Consider the computer. It's design reached roughly its current form around 1947. It was only in the 1950s that it had any real visibility. The minicomputer revolution came in the 1960s, and with it the idea that you could have a personal computer (at least if you were an engineer and could talk your company into it). Then came microcomputers, which were cheap enough for individuals to have their own. The population of computers became large enough to support a vastly expanded software industry. Eventually this industry produced products that were good enough and widely adopted enough to change the way business was done - Oracle, Office, Salesforce.com, Amazon, Google, Apple...

If you put the start of the medical revolution at the start of the Human genome project in 1990, it's taken 20 years to be able to exploit it. A great deal of what we thought we knew about how the genome functions turned out to be wrong, and sequencing wasn't cheap enough for their to be a library of sequenced people and organisms to study and compare (You need sequences for mice, rats, fruit flies, and a bunch of other experimental subjects).

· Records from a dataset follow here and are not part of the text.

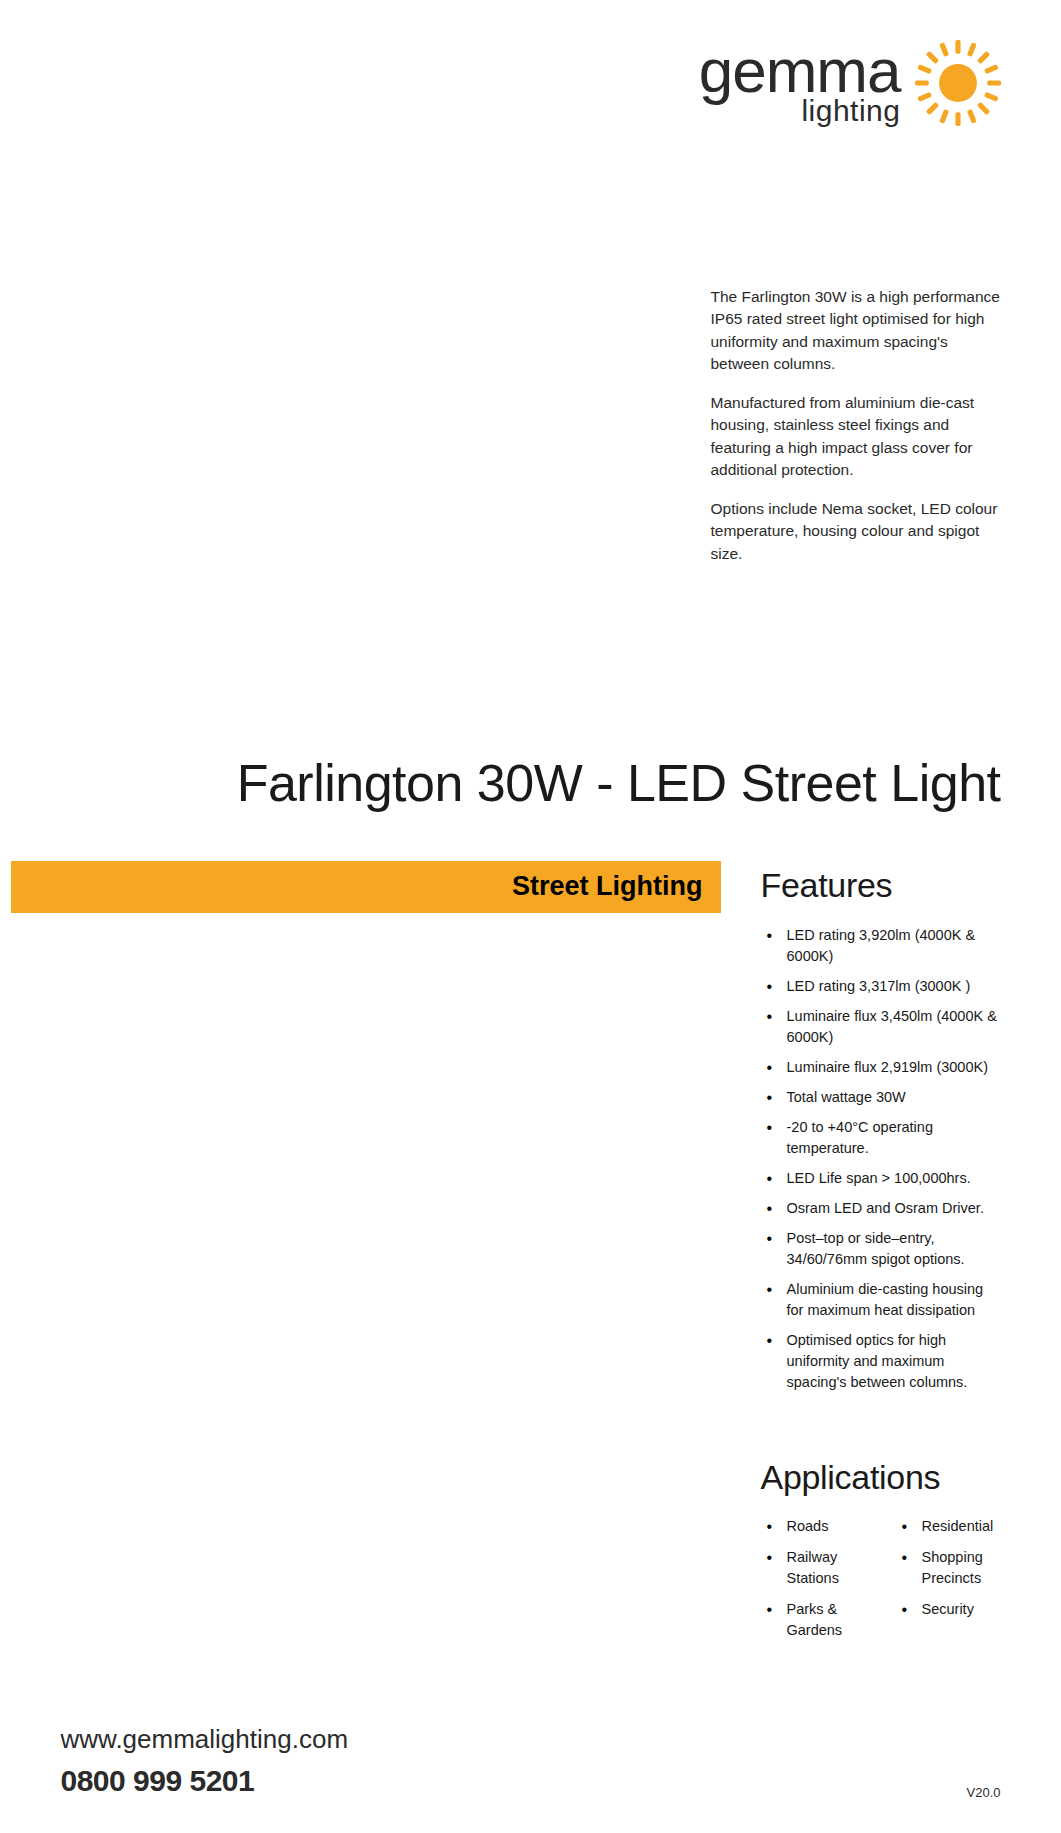gemma lighting
The Farlington 30W is a high performance IP65 rated street light optimised for high uniformity and maximum spacing's between columns.
Manufactured from aluminium die-cast housing, stainless steel fixings and featuring a high impact glass cover for additional protection.
Options include Nema socket, LED colour temperature, housing colour and spigot size.
Farlington 30W - LED Street Light
Street Lighting
Features
LED rating 3,920lm (4000K & 6000K)
LED rating 3,317lm (3000K )
Luminaire flux 3,450lm (4000K & 6000K)
Luminaire flux 2,919lm (3000K)
Total wattage 30W
-20 to +40°C operating temperature.
LED Life span > 100,000hrs.
Osram LED and Osram Driver.
Post–top or side–entry, 34/60/76mm spigot options.
Aluminium die-casting housing for maximum heat dissipation
Optimised optics for high uniformity and maximum spacing's between columns.
Applications
Roads
Railway Stations
Parks & Gardens
Residential
Shopping Precincts
Security
www.gemmalighting.com
0800 999 5201
V20.0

Now interesting results are pouring out, and the bottleneck will be the approval process. If you want to see the rate at which change is occurring, I recommend science daily -


Here is what I suggest: Boy you guys have an canaconomonopoly. Measure the Provincial and Federal and infrastructure (mostly cities which are politically under-represented) ROIs. For provincial, that is health and education spending. And why are the ads for short-duration computer science in both countries? Human psychology changes more slowly even if earns less. Measure job satisfaction? Retraining isn't most people's cup of tea...
I like locating cities where rain is good for wheat/oats. Ports and rails are nice. And Federally, we are petro and finance. That is federal tax revenue. So, fine for now, but need to diversify. So odds of sustainable and new industry federal budgets bring higher ROIs (say in 3 yrs or so or PC PM or a S.H. Revelation). Whichever are higher ROI should get more revenue in budgets/tax-codes. The fed debt suggests addressing the debt may require income while we have revenues assured, but don't want to trigger the very recession trying to avoid.